China's sanctions against the U.S. arms companies are justified
Andrew Korybko

Editor's Note: Andrew Korybko is a Moscow-based American political analyst. The article reflects the author's views and not necessarily those of CGTN.

Chinese foreign ministry spokesperson Zhao Lijian announced on Monday that his country will sanction members of the U.S. military-industrial complex that are involved in America's planned arms sales to Taiwan. The companies that he highlighted are Boeing, Lockheed Martin and Raytheon. This is an entirely justifiable decision which shows that China will defend its national interests against acts of aggression and provocation.

The U.S. policy of "military diplomacy," which refers to America's use of military means to promote its political interests abroad, is destabilizing the world. It wants to sell arms to a region which the vast majority of the international community, including the U.S. itself, recognizes as an integral part of China. Trump seems to be calculating, albeit wrongly, that this move will win him the support of on-the-fence voters, as well as advance America's grand strategy of attempting to "contain" China.

This planned move arguably isn't in the U.S. best interests, nor the rest of the world's for that matter. This makes one wonder whether elements of its permanent military, intelligence and diplomatic bureaucracies might be behind this provocation in order to promote their own business interests. The military-industrial complex has been criticized for decades, most notably by former President Eisenhower, due to the inordinate influence that it wields over American foreign policy, which has only grown in the decades since.

By standing up to the U.S. military-industrial complex, China is showing the rest of the world that it won't tolerate such subversive actions aimed at ruining bilateral relations. This could in turn inspire other countries to follow in its footsteps whenever America's practice of "military diplomacy" threatens to harm their interests as well. Companies which engage in these hostile schemes don't deserve the business of those countries that they threaten.

Seven F-16 fighter jets taxi on a runway in the Taiwan region. /Reuters

Seven F-16 fighter jets taxi on a runway in the Taiwan region. /Reuters

Nevertheless, the identified companies are veritably very important global players in this industry and the others that they participate in. Some countries might be reluctant to cut ties with them even if it's in their best interests to do so. Those states that might consider doing so should be reminded that the world isn't unipolar anymore and that alternatives exist in every sphere. They'd do well to undertake cost-benefit calculations regarding switching suppliers. At the very least, publicly flirting with that possibility might pressure members of the American military-industrial complex into reconsidering their destabilizing role in the U.S.' "military diplomacy." Profits are more important than principles to those entities. There's a chance that they might switch their strategy if they see that it'll harm their bottom line in crucial markets across the world. It's not guaranteed to succeed, but it's at least worth trying if other countries are offended by their actions.

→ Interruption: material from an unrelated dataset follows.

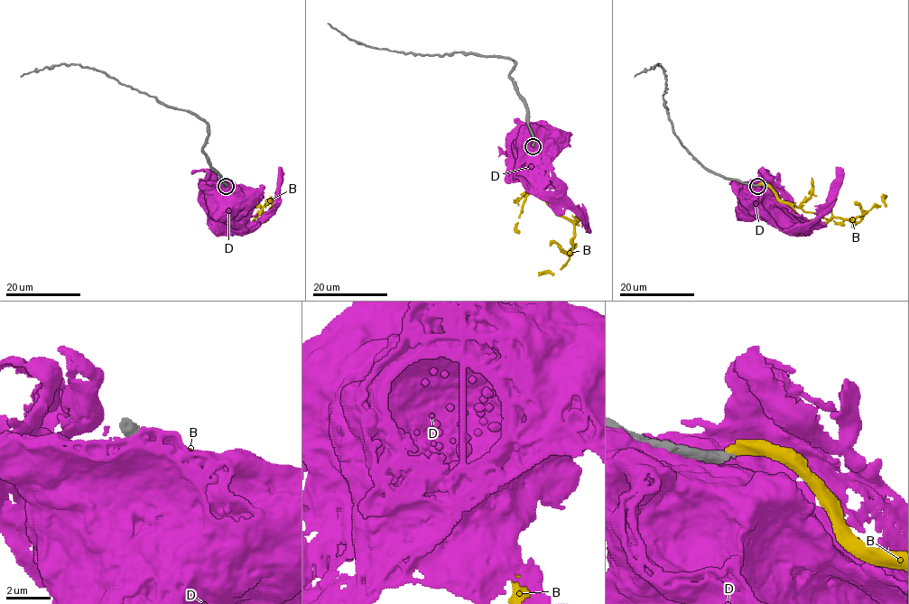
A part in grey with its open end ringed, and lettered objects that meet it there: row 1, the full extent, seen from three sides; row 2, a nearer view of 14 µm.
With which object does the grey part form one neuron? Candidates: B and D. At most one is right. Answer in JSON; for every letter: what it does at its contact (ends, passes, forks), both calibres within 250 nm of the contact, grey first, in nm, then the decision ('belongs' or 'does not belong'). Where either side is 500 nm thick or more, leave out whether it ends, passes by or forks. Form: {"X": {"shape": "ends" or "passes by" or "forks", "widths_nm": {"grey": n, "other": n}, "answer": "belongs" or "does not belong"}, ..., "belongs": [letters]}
{"B": {"widths_nm": {"grey": 500, "other": 550}, "answer": "does not belong"}, "D": {"widths_nm": {"grey": 650, "other": 1000}, "answer": "does not belong"}, "belongs": []}

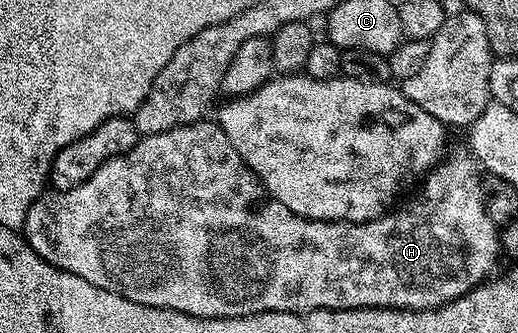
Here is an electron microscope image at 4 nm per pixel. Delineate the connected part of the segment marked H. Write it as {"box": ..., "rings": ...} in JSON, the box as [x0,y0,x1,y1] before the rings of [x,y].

All economic sectors are presently multipolar since monopoly is hard to achieve these days. Members of the American military-industrial complex have been taking their market positions for granted by assuming that their customers need them more than the reverse. But, it's actually the companies which need those customers. Boeing and the others will still survive even if they only service contracts from the U.S. government, but their global growth will be greatly impeded with reduce profits.

For that reason, those companies should also undertake cost-benefit calculations to see whether it's really worth going along with the U.S. provocative "military diplomacy" against their key customers, let alone speculatively initiating as much for reasons of their self-interest. Actions have, and it's about time that they realize that they can't harm other countries' national interests with impunity. China's justifiable sanctions therefore send a powerful message that others might soon follow.